綺麗な容姿に似合う、行儀良い仕草でそれを咀嚼した翡翠に、鈴は遠慮がちに尋ねる。


「…どうですか?」
「あぁ、とても美味しいよ。ベーグルも手作りか? 凝っているんだな」
「あ、はい。気に入ってもらえたなら、良かったです」


柔らかい微笑み。真っ直ぐに褒められ、鈴は頬をほんのりと染めながらはにかんだ。

今朝御門や愛紗たちに褒められた時とはまた違った嬉しさに、鈴は微かに戸惑いながらも擽ったいような気持ちになる。


「…此方も貰っていいか?」
「あっ、はい勿論どうぞ!」


バスケットに入ったおかず類を、鈴はカラーピックに刺して彼の前に差し出す。

所謂「あーん」の状態だが、鈴は完全に天然だった。にこにこと微笑んで翡翠を見上げている。

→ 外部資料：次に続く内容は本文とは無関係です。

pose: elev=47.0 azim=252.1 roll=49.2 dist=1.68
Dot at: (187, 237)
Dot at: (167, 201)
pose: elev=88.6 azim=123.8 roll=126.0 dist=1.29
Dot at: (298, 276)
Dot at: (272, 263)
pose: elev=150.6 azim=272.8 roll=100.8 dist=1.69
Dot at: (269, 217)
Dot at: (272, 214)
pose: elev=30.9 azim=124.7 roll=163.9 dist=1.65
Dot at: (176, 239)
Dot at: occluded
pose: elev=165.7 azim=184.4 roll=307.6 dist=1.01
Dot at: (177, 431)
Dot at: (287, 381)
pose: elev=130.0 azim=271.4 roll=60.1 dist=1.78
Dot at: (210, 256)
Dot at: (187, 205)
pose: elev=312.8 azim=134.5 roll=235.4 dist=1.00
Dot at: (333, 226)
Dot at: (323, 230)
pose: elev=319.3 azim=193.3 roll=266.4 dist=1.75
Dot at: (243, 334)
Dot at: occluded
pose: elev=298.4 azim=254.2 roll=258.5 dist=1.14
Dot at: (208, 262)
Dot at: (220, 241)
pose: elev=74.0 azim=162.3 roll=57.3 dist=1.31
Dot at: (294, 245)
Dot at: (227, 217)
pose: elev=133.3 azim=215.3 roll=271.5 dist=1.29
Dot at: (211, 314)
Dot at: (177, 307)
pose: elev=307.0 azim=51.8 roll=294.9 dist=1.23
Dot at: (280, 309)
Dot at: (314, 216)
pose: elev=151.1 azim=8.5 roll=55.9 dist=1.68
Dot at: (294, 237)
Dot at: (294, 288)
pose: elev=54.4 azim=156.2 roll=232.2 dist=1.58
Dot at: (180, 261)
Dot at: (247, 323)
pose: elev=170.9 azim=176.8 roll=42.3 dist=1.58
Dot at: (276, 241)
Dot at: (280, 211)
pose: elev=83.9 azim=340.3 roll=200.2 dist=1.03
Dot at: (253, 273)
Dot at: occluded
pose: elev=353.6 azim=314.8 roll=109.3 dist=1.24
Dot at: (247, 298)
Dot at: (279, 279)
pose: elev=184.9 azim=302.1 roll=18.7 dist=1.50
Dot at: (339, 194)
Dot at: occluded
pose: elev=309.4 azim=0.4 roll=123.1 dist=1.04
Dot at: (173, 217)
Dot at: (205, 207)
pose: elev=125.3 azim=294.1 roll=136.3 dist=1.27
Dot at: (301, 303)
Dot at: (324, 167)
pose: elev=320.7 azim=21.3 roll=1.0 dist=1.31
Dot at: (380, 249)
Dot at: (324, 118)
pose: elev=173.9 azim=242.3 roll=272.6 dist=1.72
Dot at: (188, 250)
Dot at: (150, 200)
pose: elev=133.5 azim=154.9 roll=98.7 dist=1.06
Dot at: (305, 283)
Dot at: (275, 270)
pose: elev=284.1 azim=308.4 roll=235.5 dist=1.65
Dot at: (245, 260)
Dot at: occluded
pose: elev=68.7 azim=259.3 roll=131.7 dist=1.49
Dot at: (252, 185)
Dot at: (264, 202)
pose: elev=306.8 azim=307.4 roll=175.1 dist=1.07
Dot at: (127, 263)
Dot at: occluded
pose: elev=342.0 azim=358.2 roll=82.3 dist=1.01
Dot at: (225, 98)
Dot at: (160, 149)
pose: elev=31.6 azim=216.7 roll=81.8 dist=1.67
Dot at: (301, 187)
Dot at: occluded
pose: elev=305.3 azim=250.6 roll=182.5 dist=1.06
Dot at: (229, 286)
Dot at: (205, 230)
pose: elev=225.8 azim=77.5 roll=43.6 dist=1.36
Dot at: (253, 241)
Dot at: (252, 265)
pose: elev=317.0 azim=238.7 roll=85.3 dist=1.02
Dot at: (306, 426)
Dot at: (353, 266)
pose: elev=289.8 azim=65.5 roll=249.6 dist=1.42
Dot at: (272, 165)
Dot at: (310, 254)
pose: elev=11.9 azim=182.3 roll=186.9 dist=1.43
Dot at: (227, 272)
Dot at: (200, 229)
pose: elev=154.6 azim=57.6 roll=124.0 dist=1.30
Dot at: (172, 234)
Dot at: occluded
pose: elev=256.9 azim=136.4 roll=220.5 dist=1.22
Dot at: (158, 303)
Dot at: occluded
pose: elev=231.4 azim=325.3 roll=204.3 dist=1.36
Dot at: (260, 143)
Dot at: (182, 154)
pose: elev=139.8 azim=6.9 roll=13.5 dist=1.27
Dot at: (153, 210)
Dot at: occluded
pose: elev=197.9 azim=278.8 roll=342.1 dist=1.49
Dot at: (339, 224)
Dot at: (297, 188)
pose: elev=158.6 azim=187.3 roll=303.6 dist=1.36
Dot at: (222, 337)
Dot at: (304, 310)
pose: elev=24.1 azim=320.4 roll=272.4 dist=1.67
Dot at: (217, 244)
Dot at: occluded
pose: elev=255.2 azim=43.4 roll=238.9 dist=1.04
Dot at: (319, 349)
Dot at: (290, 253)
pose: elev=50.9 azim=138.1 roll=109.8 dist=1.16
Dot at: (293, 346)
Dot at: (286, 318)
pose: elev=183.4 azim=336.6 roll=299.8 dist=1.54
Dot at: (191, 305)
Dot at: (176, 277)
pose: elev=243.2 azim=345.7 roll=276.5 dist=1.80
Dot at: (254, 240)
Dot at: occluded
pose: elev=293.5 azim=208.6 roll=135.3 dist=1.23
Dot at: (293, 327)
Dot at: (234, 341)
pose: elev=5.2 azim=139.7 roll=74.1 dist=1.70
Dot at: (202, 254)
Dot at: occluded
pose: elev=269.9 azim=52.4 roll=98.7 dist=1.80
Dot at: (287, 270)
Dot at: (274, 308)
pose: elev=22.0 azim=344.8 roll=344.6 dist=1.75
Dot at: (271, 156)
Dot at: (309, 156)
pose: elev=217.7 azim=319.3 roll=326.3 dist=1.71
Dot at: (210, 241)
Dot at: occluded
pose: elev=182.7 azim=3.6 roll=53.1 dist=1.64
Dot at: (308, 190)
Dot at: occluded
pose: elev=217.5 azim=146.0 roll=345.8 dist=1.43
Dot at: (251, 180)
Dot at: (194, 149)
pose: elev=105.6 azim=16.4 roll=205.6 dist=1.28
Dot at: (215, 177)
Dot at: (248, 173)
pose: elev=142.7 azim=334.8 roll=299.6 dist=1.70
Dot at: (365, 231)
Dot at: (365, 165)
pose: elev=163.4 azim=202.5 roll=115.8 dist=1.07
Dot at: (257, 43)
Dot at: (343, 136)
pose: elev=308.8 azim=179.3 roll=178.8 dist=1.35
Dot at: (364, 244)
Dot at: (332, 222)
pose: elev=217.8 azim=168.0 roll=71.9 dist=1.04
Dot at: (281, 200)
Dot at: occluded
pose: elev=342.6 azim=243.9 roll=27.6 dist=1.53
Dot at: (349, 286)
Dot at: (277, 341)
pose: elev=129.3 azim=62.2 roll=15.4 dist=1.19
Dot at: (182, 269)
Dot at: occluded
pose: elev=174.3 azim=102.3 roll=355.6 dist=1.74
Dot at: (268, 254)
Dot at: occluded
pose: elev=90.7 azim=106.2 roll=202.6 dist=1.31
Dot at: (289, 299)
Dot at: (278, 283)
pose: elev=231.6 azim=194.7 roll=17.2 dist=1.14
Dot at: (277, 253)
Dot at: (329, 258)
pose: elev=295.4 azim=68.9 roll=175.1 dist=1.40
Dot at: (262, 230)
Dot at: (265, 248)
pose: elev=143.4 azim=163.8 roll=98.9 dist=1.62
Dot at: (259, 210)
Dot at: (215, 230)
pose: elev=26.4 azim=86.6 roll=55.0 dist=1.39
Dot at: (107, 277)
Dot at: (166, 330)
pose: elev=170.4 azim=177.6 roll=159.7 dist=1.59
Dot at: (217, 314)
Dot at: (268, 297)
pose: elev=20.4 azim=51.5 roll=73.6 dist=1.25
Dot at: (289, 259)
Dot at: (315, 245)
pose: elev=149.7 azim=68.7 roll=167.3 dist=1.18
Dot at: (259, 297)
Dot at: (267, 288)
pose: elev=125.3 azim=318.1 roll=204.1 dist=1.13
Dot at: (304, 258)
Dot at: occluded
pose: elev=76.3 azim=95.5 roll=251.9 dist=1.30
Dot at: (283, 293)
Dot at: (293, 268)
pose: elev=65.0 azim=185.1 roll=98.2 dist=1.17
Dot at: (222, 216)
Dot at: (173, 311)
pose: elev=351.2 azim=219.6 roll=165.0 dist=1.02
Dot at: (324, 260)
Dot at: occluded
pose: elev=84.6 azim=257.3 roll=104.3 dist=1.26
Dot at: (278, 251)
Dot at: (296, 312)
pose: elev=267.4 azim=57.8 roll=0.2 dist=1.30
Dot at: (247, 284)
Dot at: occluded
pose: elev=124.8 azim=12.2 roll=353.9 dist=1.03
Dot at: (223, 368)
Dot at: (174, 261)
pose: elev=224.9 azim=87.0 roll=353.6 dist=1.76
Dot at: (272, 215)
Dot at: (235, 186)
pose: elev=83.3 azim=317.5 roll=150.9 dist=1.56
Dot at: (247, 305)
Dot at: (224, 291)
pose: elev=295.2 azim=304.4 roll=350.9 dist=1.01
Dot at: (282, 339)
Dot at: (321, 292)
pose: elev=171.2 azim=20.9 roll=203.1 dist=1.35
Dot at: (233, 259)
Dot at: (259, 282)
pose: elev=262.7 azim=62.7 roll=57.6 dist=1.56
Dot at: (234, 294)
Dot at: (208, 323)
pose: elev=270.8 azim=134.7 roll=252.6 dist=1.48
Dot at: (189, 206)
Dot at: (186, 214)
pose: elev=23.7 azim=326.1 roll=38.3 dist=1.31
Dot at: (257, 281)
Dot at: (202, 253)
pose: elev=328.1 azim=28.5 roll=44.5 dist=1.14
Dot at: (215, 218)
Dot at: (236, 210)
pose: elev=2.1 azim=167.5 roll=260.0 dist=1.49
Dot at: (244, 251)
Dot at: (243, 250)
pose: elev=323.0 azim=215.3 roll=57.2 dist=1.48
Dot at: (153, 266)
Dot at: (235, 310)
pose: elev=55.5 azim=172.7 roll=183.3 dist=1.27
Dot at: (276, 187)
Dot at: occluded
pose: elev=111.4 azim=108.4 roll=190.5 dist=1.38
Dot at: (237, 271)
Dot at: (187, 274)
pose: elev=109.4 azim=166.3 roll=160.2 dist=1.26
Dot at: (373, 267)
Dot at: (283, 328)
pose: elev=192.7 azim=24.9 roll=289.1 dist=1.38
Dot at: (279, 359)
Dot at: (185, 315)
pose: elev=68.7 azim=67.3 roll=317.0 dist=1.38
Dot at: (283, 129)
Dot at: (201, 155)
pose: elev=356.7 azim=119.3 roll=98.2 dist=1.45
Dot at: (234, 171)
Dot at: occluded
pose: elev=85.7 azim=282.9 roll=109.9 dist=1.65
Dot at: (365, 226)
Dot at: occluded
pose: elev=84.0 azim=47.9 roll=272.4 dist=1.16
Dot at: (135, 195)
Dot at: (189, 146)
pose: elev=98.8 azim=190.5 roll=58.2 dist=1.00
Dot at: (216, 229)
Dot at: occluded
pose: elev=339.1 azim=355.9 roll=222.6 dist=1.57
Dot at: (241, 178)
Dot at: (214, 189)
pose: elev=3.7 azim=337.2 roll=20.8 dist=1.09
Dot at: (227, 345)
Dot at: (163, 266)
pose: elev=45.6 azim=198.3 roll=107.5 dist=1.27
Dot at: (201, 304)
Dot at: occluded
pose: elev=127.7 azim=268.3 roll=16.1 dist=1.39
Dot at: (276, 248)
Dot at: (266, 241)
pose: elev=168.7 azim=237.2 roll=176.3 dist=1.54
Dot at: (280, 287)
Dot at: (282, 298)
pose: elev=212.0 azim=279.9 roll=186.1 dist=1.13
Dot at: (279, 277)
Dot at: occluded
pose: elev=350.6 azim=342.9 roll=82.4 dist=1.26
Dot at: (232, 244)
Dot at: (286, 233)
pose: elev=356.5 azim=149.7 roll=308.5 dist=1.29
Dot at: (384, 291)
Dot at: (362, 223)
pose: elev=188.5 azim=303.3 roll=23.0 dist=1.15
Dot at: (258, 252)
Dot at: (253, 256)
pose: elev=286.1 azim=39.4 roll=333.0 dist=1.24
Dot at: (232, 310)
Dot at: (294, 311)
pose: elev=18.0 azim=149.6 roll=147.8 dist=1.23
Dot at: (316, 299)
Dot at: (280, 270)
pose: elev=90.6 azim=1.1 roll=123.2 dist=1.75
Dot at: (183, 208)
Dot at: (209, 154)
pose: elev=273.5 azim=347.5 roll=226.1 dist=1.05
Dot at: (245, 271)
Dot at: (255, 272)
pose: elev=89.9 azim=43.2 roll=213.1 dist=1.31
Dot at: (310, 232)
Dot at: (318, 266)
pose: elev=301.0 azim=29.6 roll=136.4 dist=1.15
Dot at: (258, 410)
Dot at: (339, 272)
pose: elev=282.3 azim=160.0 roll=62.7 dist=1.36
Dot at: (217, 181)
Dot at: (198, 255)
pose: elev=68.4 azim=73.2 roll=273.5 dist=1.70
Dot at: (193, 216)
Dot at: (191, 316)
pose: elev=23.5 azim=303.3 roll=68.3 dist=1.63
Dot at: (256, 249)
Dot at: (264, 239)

これには翡翠も若干驚いたが、しかし嫌な気は全くせず、クスリと笑いながらその小さな手を掴んだ。
鈴の手を口元に引き寄せ、それに握られたアスパラのベーコン巻きを口に運ぶ。


「あっ…?」


手を握られ、初めて鈴は自分の行為に気付いたらしい。

自分の手から直接料理を食べた翡翠に、流石に恥ずかしいのか頬に熱を集中させた。

右手を翡翠に預けたままうつ向いてしまった鈴を、翡翠は覗き込むようにして囁く。


「…美味しい」
「あ、りがとうございます……」


小さな耳まで赤く染めた鈴が可愛らしくて、翡翠はまた笑みを深くする。

満たされるような、穏やかで倖せな気持ち。それを“誰か”の側に居る事で得られるだなんて、翡翠は思った事もなかった。

鈴だから、彼だからこそこんな想いになれる。